Bernhard Jank/Hospital Geral de Massachusetts
Imagem: Bernhard Jank/Hospital Geral de Massachusetts

Vijay Shankar Balakrishnan

Da Deutsche Welle

12/02/2018 22h38

O dia de trabalho de Jo Neill não termina sem que ela faça uma visita aos seus ratos de laboratório. Professora de psicofarmacologia na Universidade de Manchester, no Reino Unido, Neill acredita que seu campo de pesquisas depende desses ratos.

Ela injeta químicos em seus animais e observa seus comportamentos de aprendizado e memória. A britânica recebe aprovação de autoridades regulatórias para testar as substâncias em seres humanos apenas se elas beneficiarem seus ratos, que estão sofrendo com os efeitos de sua imitação experimental de uma forma de esquizofrenia humana.

"Na psiquiatria, é impossível pensar em encontrar um substituto para os ratos para realizar esse tipo de experimento comportamental", disse Neill à DW.

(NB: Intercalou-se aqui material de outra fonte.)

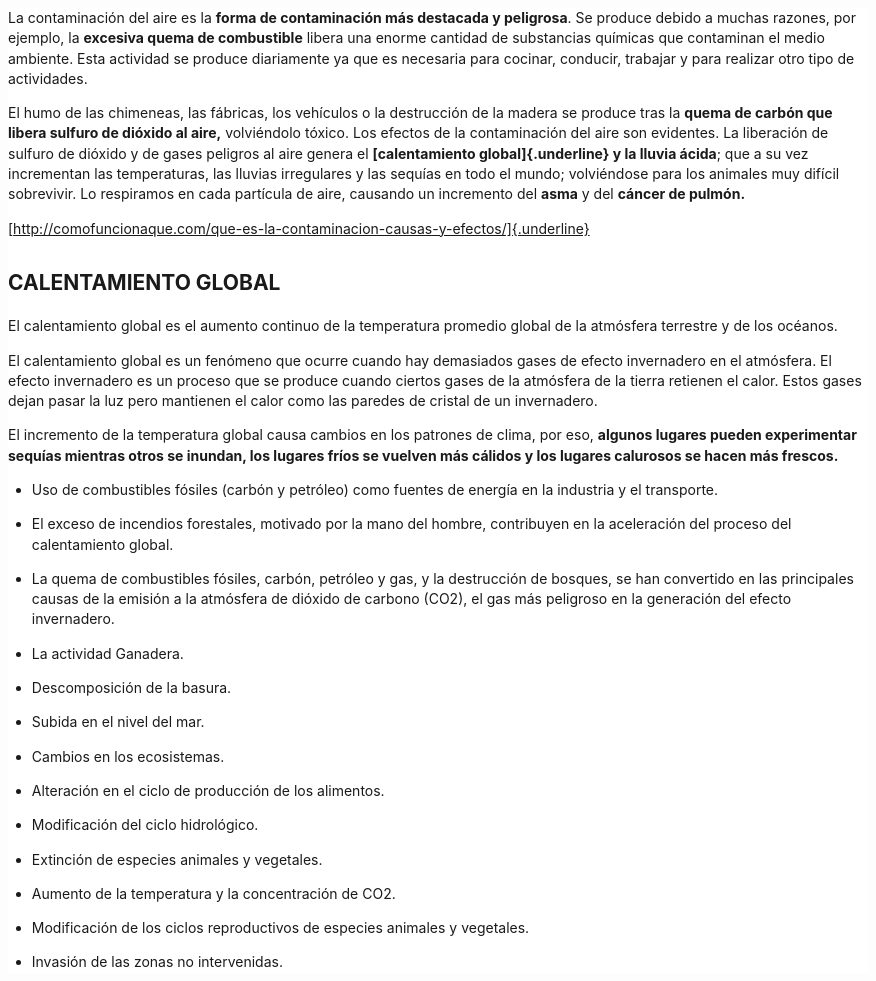La contaminación del aire es la **forma de contaminación más destacada y peligrosa**. Se produce debido a muchas razones, por ejemplo, la **excesiva quema de combustible** libera una enorme cantidad de substancias químicas que contaminan el medio ambiente. Esta actividad se produce diariamente ya que es necesaria para cocinar, conducir, trabajar y para realizar otro tipo de actividades.

El humo de las chimeneas, las fábricas, los vehículos o la destrucción de la madera se produce tras la **quema de carbón que libera sulfuro de dióxido al aire,** volviéndolo tóxico. Los efectos de la contaminación del aire son evidentes. La liberación de sulfuro de dióxido y de gases peligros al aire genera el **[calentamiento global]{.underline} y la lluvia ácida**; que a su vez incrementan las temperaturas, las lluvias irregulares y las sequías en todo el mundo; volviéndose para los animales muy difícil sobrevivir. Lo respiramos en cada partícula de aire, causando un incremento del **asma** y del **cáncer de pulmón.**

[http://comofuncionaque.com/que-es-la-contaminacion-causas-y-efectos/]{.underline}

## CALENTAMIENTO GLOBAL 

El calentamiento global es el aumento continuo de la temperatura promedio global de la atmósfera terrestre y de los océanos.

El calentamiento global es un fenómeno que ocurre cuando hay demasiados gases de efecto invernadero en el atmósfera. El efecto invernadero es un proceso que se produce cuando ciertos gases de la atmósfera de la tierra retienen el calor. Estos gases dejan pasar la luz pero mantienen el calor como las paredes de cristal de un invernadero.

El incremento de la temperatura global causa cambios en los patrones de clima, por eso, **algunos lugares pueden experimentar sequías mientras otros se inundan, los lugares fríos se vuelven más cálidos y los lugares calurosos se hacen más frescos.**

-   Uso de combustibles fósiles (carbón y petróleo) como fuentes de energía en la industria y el transporte.

-   El exceso de incendios forestales, motivado por la mano del hombre, contribuyen en la aceleración del proceso del calentamiento global.

-   La quema de combustibles fósiles, carbón, petróleo y gas, y la destrucción de bosques, se han convertido en las principales causas de la emisión a la atmósfera de dióxido de carbono (CO2), el gas más peligroso en la generación del efecto invernadero.

-   La actividad Ganadera.

-   Descomposición de la basura.

-   Subida en el nivel del mar.

-   Cambios en los ecosistemas.

-   Alteración en el ciclo de producción de los alimentos.

-   Modificación del ciclo hidrológico.

-   Extinción de especies animales y vegetales.

-   Aumento de la temperatura y la concentración de CO2.

-   Modificación de los ciclos reproductivos de especies animales y vegetales.

-   Invasión de las zonas no intervenidas.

A ciência tem tradição de realizar testes com animais como chimpanzés, ratos, porquinhos-da-índia e moscas-da-fruta para entender como a vida funciona e como químicos alteram qualquer função de forma positiva (com medicamentos) ou negativa (toxinas).

Mas muitos cientistas do Reino Unido, da União Europeia (UE) e dos Estados Unidos vêm alterando de maneira significativa as suas práticas científicas devido ao próprio compromisso que têm com o bem-estar dos animais – ou por causa da pressão da opinião pública.

Testes "humanizados" em animais

Há mais de 50 anos, cientistas britânicos criaram o chamado princípio dos 3R's, definido pelos conceitos replacement, refinement and reduction (substituição, refinamento e redução, em inglês) para o uso "humanizado" de animais de laboratório.

Em 2010, a Comissão Europeia incluiu esse princípio em suadiretriz para o bem-estar dos animais usados com fins científicos. Para atender às exigências desse regulamento, cientistas na UE e no Reino Unido precisam trabalhar respeitando o princípio dos 3R's.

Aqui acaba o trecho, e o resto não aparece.